Building mini-organs

Researchers are already able to grow organ tissue in labs, but it’s generally on a flat plate, and results in a two-dimensional model different from what actually happens inside us. That limits how much researchers can learn about the effectiveness and risk of using a new drug to treat a particular organ.

But technology like the AngioChip provides a more realistic, if tiny, version of human organs and that, says Radisic, will allow researchers to identify early on those drugs that merit moving on to clinical trials. It also could greatly reduce the need to test them on animals.

Building the device was no small challenge. Graduate student Boyang Zhang first had to use a technique called 3D stamping to create extremely thin layers of a clear, flexible polymer. Each layer contained a pattern of channels no wider than a human hair. These would serve as the organ’s blood vessels. 

He then manually stacked the layers and used UV light to cause a chemical reaction that melded them together. That created the scaffolding around which the organ would grow. To see if their invention would actually work, the researchers implanted it in a rat. They were thrilled to see blood passing through the device’s narrow channels without clotting.

They then bathed an AngioChip in a liquid filled with living human heart cells. Soon, those cells started growing inside and outside the artificial blood vessels just as they would in a human body. As the cells continued to grow over the next month, the flexible device began to act like an actual organ, eventually contracting and expanding in a steady rhythm, just like a heartbeat.

"What makes the AngioChip unique is that we built a vascular system in the tissue," Zhang explains. "This network of vessels will, in the future, help us to connect multiple organs together just like how our organs are linked together in our blood system." 

Replacing transplants?

The engineers created a liver on a chip the same way. In time, it too began behaving like its human counterpart, producing urea, the main compound in urine, and also metabolizing drugs. Eventually, the scientists will be able to connect chips of different organs to see not only how a drug would affect each organ, but also its impact on both of them at the same time.

Or, as Radisic has suggested, a tumor and heart cells could be linked together to see which drugs might destroy the tumor without harming the heart. 

"The smallest vessels in this tissue were only as wide as a human hair, but blood was still able to flow easily through them," said Radisic."This means that we will be able to build human tumors in animals using this platform to help discover new, more effective anti-cancer drugs."   

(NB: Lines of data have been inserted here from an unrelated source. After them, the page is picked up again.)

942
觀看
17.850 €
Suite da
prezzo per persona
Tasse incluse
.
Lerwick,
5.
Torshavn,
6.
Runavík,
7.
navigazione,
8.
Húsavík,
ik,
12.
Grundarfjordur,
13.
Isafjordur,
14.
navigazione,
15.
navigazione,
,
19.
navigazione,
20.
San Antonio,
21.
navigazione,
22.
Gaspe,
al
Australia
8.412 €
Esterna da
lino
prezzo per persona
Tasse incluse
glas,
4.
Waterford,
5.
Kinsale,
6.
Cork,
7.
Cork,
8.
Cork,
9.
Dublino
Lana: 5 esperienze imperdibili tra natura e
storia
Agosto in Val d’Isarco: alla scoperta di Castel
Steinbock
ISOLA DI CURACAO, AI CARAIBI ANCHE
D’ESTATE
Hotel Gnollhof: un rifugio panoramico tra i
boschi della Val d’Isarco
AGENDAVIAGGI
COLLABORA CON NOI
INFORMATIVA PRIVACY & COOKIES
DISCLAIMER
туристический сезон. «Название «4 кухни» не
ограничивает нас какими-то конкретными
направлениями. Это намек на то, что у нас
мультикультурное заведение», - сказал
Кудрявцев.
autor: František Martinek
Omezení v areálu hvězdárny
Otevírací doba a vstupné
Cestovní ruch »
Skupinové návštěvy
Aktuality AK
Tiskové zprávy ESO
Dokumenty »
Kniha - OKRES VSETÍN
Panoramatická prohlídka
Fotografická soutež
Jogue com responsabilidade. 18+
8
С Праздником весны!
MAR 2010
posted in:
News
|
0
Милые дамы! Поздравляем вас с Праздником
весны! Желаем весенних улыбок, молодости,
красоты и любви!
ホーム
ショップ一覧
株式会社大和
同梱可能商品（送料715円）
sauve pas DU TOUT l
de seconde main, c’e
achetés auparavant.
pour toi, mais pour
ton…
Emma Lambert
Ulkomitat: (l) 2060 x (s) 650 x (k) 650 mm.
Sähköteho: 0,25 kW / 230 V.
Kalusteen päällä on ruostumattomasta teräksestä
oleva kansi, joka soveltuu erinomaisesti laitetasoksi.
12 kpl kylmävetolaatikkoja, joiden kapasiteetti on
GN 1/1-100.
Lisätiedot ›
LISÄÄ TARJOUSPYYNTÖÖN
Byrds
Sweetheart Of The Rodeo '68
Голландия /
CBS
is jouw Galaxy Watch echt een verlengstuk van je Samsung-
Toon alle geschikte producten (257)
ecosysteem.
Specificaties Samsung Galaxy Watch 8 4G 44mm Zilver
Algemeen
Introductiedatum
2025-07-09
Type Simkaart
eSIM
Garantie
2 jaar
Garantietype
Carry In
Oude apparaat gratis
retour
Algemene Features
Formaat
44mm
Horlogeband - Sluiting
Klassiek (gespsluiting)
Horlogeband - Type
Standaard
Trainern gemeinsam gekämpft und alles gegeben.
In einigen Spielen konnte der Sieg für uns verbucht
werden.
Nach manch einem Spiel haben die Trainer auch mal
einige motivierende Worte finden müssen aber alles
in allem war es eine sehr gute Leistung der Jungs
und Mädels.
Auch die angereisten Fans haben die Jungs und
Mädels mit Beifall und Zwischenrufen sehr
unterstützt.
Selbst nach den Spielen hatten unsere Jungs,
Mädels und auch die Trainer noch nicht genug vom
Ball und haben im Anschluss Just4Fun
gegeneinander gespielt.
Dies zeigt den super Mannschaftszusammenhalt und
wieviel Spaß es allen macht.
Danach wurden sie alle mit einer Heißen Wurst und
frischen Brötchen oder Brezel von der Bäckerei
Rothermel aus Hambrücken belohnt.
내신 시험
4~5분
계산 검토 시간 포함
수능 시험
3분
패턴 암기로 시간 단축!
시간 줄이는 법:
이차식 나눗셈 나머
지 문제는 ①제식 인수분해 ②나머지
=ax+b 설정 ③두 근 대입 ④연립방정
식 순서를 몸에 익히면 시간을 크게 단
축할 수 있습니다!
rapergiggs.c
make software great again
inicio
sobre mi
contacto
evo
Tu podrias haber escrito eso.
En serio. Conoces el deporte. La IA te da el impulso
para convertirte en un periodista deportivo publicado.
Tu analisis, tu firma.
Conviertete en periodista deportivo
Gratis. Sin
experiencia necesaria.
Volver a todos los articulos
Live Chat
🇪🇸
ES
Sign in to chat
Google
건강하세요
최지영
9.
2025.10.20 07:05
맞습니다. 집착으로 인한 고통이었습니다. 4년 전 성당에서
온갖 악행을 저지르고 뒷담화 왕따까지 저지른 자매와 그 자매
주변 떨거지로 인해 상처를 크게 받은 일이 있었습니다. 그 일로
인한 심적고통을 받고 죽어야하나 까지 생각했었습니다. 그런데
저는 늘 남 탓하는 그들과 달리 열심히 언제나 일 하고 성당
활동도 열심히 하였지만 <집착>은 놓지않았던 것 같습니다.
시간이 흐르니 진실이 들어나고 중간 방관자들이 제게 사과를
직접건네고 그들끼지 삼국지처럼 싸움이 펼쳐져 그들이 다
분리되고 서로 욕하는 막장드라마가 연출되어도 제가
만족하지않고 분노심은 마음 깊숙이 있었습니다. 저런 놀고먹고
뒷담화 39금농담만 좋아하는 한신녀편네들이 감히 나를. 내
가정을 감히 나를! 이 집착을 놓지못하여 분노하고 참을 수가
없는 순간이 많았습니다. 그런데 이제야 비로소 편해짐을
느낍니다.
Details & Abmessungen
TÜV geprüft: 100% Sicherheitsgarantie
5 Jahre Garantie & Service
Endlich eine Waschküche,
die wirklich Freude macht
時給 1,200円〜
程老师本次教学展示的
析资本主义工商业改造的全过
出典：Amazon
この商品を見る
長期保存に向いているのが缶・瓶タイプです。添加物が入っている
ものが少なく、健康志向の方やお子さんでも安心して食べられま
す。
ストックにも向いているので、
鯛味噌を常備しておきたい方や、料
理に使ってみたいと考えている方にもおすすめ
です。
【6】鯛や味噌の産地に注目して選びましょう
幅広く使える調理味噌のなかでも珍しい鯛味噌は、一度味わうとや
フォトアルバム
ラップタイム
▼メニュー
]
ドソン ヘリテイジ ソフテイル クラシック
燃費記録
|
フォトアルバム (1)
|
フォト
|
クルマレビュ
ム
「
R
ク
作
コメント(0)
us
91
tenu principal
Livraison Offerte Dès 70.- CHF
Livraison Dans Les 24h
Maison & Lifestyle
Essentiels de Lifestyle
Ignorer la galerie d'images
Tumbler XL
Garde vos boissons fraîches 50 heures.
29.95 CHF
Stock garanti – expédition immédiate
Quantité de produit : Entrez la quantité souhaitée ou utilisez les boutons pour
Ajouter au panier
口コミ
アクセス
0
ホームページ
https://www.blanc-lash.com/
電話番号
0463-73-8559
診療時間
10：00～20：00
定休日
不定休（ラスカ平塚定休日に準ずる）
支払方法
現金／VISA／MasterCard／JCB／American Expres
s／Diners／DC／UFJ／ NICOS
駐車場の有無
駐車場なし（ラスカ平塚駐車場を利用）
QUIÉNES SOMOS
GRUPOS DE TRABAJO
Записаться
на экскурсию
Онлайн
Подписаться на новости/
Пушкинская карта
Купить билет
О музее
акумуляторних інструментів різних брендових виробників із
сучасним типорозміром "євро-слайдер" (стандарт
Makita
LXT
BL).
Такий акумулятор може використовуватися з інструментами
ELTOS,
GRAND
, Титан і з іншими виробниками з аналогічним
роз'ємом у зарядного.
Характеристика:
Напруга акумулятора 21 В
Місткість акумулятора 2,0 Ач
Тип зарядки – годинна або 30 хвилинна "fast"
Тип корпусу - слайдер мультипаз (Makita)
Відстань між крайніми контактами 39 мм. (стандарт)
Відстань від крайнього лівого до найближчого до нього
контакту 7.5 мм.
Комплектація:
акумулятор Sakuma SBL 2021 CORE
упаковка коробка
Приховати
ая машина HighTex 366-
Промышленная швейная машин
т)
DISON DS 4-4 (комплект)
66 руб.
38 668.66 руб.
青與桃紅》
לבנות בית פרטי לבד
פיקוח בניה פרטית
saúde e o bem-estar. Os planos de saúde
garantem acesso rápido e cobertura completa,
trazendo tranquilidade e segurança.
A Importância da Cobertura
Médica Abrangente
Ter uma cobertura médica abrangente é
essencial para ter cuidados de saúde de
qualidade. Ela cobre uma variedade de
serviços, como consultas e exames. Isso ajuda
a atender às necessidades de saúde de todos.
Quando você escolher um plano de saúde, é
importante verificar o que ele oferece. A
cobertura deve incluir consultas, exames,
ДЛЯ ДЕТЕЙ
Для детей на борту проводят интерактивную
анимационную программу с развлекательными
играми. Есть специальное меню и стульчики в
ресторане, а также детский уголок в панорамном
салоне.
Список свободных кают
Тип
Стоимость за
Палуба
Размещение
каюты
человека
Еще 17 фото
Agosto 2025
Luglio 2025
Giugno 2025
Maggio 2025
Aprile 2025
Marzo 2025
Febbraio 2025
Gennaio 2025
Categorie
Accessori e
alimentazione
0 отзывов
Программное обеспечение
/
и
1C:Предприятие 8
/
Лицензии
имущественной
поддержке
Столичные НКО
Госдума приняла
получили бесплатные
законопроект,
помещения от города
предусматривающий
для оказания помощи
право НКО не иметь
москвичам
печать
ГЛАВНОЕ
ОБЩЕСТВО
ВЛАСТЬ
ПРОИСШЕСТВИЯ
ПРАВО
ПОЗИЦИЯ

Clearly, lab-grown organs have the potential to bring much more precision and speed to the drug testing process. But once the AngioChip can be implanted in humans, Radisic notes, it could replace the need for transplanting organs from another person. Instead, organs could be grown with cells taken from the host, which could significantly lower the risk of rejection.

On average, 21 people die every day because suitable organs aren’t available for transplants. 

The next step for the University of Toronto team is to work with a manufacturer to develop a process for building multiple AngioChips at the same time. Right now, they're hand built, one at a time.